Some EU states control the resale price of pharmaceuticals, yet manufacturers still must ensure free movement of goods around the union and must not take measures, direct or indirect, that prevent a distributor from purchasing products in one of the 15 European Economic Area states and selling them in another. In 1996, the European Court of Justice held in Merck Primecrown that the antitrust rules apply even though there is state price control.

The European Commission stressed that pharma R&D budgets represent only around 15 percent of companies' total spend. It claimed, "Losses stemming from parallel trade could just as well be deducted from companies' other budget items such as marketing costs." No fine was imposed in the case because the company had asked for clearance, but GSK had to immediately end its dual pricing system.

Patent and know-how licensing. The EU antitrust rules permit certain forms of exclusive patent and technology know-how licenses but only if they comply with the detailed requirements of a regulation known as the technology transfer regulation 240/96. In December 2001, the European Union issued a detailed evaluation of the regulation. The pharma industry is one of the biggest licensors of patented technology, so the information should be of particular interest.
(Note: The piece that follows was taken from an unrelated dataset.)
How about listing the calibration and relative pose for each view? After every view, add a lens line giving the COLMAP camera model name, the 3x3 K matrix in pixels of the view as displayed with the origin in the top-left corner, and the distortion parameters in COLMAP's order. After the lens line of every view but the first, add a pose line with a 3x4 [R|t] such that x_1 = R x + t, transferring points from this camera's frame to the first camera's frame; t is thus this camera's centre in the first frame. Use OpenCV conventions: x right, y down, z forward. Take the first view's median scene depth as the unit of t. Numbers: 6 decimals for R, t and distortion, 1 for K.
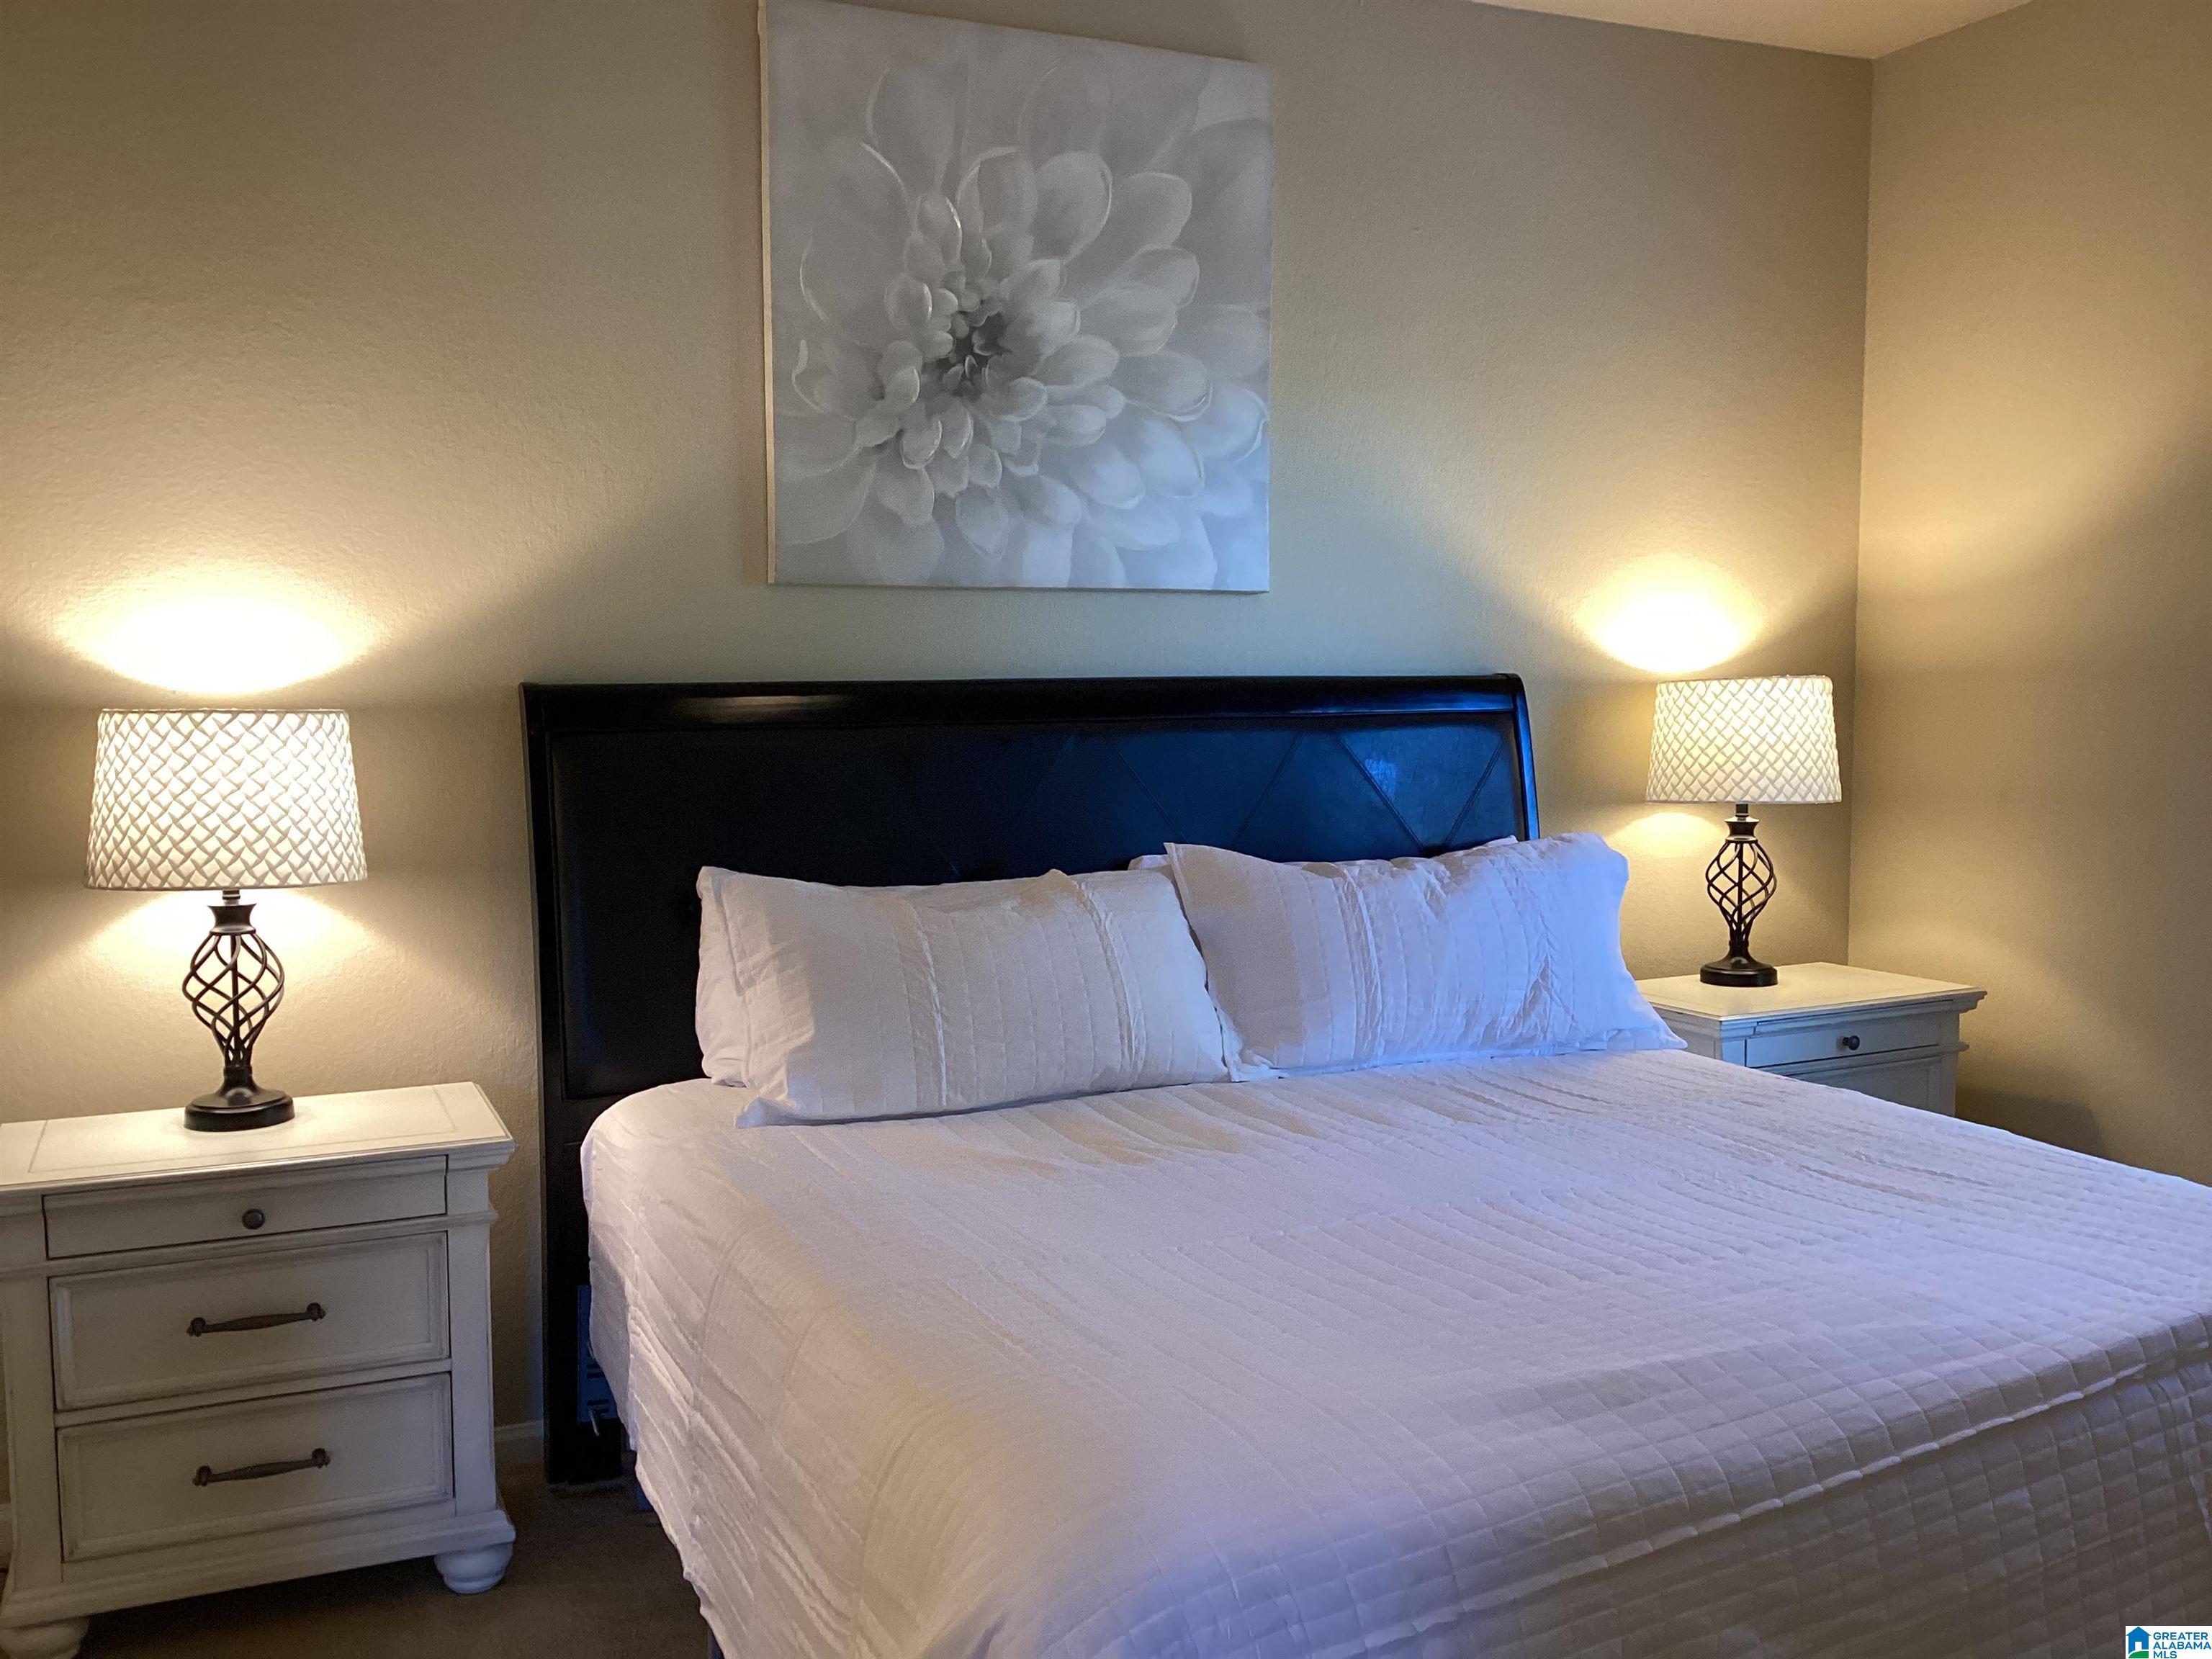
lens RADIAL K [[1994.3, 0, 1108.2], [0, 1994.3, 839.6], [0, 0, 1]] dist [0.061797, -0.114294]
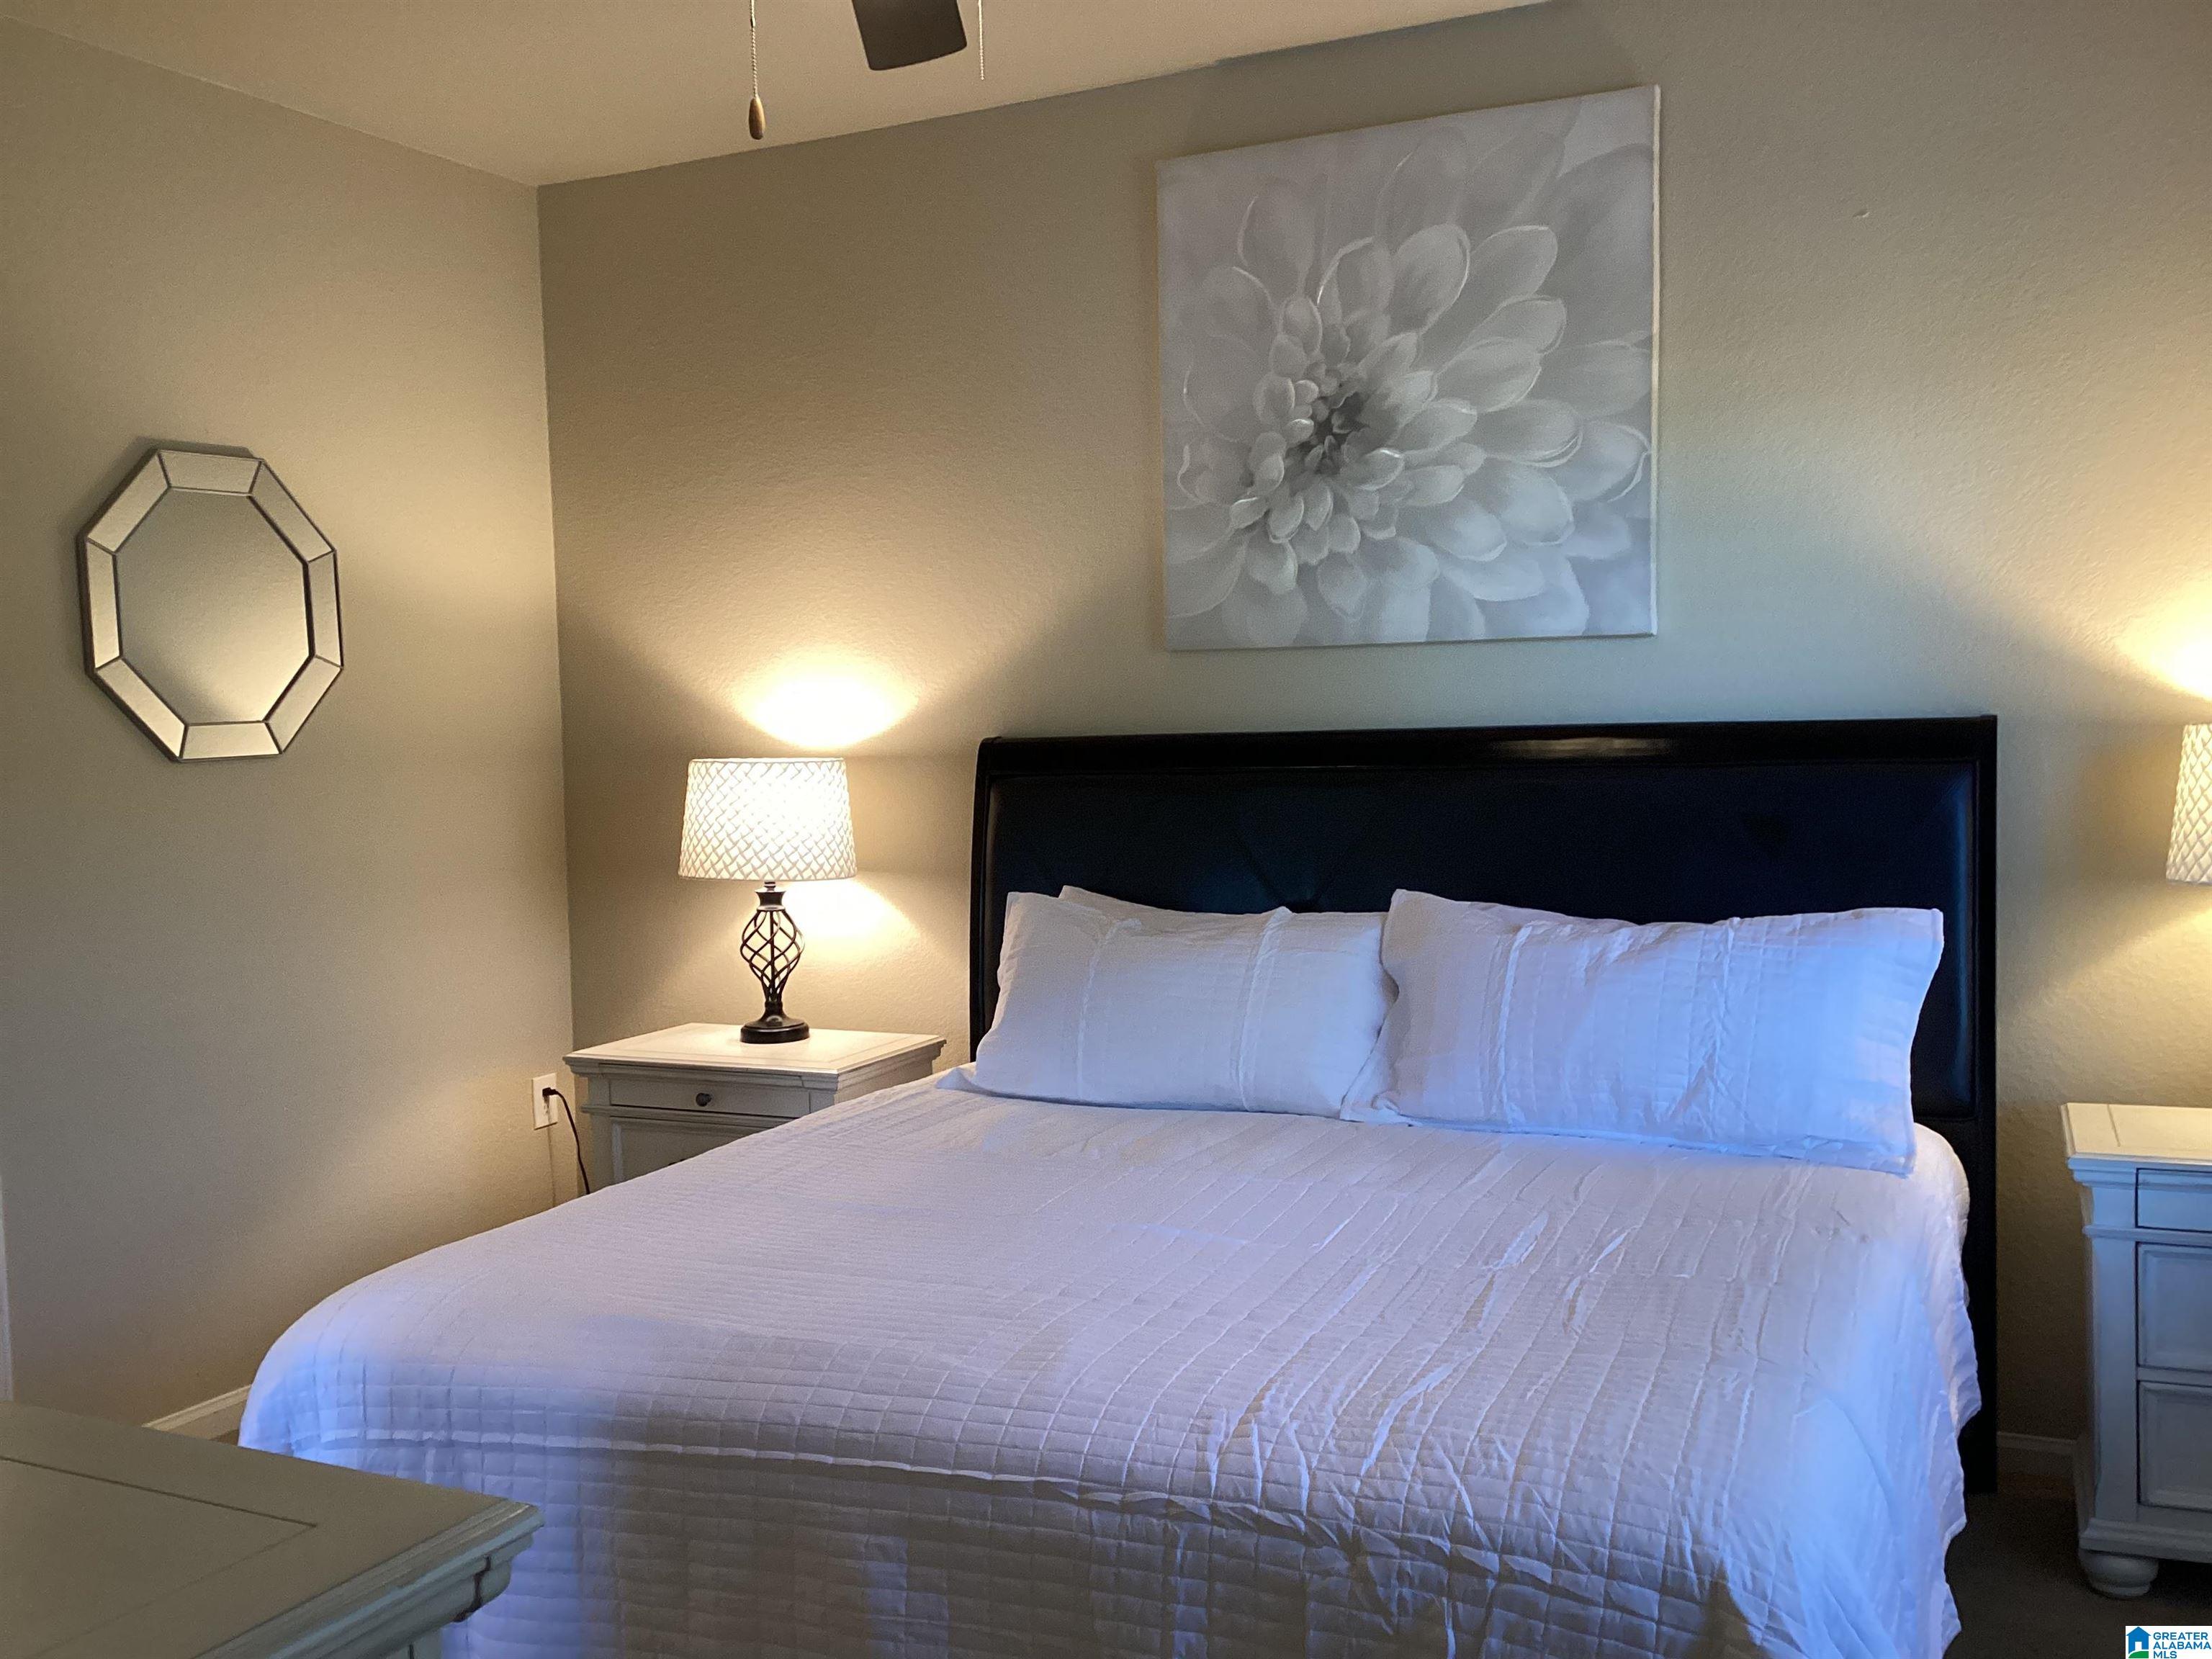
lens RADIAL K [[1994.3, 0, 1100.3], [0, 1994.3, 821.1], [0, 0, 1]] dist [0.061797, -0.114294]
pose [[0.636648, 0.033771, -0.770415, 0.709205], [-0.041194, 0.999104, 0.009754, -0.036186], [0.770054, 0.025527, 0.637468, 0.209778]]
It is likely that when the regulation expires, it will be replaced with a more liberal policy covering a wider range of intellectual property licenses.
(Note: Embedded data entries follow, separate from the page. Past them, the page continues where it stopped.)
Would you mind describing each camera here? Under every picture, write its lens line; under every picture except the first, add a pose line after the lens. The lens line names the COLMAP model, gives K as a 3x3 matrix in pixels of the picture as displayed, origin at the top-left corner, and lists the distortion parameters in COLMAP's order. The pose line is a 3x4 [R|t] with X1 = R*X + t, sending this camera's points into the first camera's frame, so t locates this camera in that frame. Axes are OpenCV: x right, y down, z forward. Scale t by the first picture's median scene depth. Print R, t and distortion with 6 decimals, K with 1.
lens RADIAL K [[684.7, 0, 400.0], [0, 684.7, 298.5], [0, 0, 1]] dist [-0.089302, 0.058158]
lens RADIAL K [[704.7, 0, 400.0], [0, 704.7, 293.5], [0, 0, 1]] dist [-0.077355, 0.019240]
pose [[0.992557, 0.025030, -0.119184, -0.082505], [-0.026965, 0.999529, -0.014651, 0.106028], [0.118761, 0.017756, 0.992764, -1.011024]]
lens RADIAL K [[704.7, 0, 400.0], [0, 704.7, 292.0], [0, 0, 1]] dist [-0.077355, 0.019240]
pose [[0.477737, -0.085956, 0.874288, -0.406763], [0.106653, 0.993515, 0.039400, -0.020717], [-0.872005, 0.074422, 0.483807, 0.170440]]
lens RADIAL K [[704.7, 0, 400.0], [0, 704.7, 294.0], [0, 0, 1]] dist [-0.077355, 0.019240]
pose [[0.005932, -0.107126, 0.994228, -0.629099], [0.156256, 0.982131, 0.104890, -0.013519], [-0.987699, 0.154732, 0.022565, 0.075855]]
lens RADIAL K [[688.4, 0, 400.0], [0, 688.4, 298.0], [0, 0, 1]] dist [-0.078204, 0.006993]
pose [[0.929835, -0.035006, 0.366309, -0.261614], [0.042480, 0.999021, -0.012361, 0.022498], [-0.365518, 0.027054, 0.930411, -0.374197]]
Third-party losses. If a commercial contract contains restrictions that breach EU competition rules, the clause will be void and unenforceable. Moreover, third parties can bring action for damages in the national courts. The English High Court heard such a case in February. Those who have been victimized by a cartel can either act alone or collaborate with others in a joint action. In cases of clear infringement and provable financial loss, a few legal letters from in-house counsel may be all that is necessary to retrieve damages.

When such action fails to result in an acceptable offer, legal proceedings are required. In the United Kingdom, contingency fees, common in the United States, are illegal. Since July 1998, however, lawyers have been allowed to charge nothing if they lose and to double their normal fees if they win-a structure known as conditional fees. They are still, however, forbidden to charge a percentage of what they recover. The following questions will assist companies in assessing whether to file a damages lawsuit:

  • Is there good evidence of the cartel, such as an EU or OFT decision against it or written documents?
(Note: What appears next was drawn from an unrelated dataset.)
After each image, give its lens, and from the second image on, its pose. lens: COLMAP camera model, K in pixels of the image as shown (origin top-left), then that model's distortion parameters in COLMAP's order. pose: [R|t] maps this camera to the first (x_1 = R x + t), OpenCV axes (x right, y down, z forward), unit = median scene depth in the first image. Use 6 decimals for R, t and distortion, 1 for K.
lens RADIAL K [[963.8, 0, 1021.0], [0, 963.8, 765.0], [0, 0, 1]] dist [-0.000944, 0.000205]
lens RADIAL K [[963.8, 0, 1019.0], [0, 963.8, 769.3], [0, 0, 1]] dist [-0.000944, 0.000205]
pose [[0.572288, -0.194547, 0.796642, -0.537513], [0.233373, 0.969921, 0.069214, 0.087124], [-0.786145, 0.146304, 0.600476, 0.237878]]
  • Did the company pay higher prices than necessary because of the cartel, and can it be proved?

  • Is the loss, either individually or in conjunction with other claimants, great enough to bear the financial and time-consuming burden of litigation?

  • Is the case suitable for a conditional fee (no win/no fee) arrangement with lawyers?

Long Arm of the Law

Companies that discover a member of their staff is involved in a cartel should seek legal advice. Most of the cartels mentioned in this article were investigated because one member told the authorities, often benefiting from the leniency clause that gives immunity to the whistleblower. In the vitamins case, Aventis avoided fines entirely by cooperating.

The EU and UK competition rules seek to protect consumers and companies against cartels, restrictive agreements, and abuses of market power. Such abuses remain a major risk for pharma companies both within and outside the European Union. It is important to note that whenever an abusive arrangement has effects within the European Union, fines can be imposed even on businesses located elsewhere, as occurred in the case of the wood-pulp cartel in which all parties were located in wooded areas outside the European Union at that time.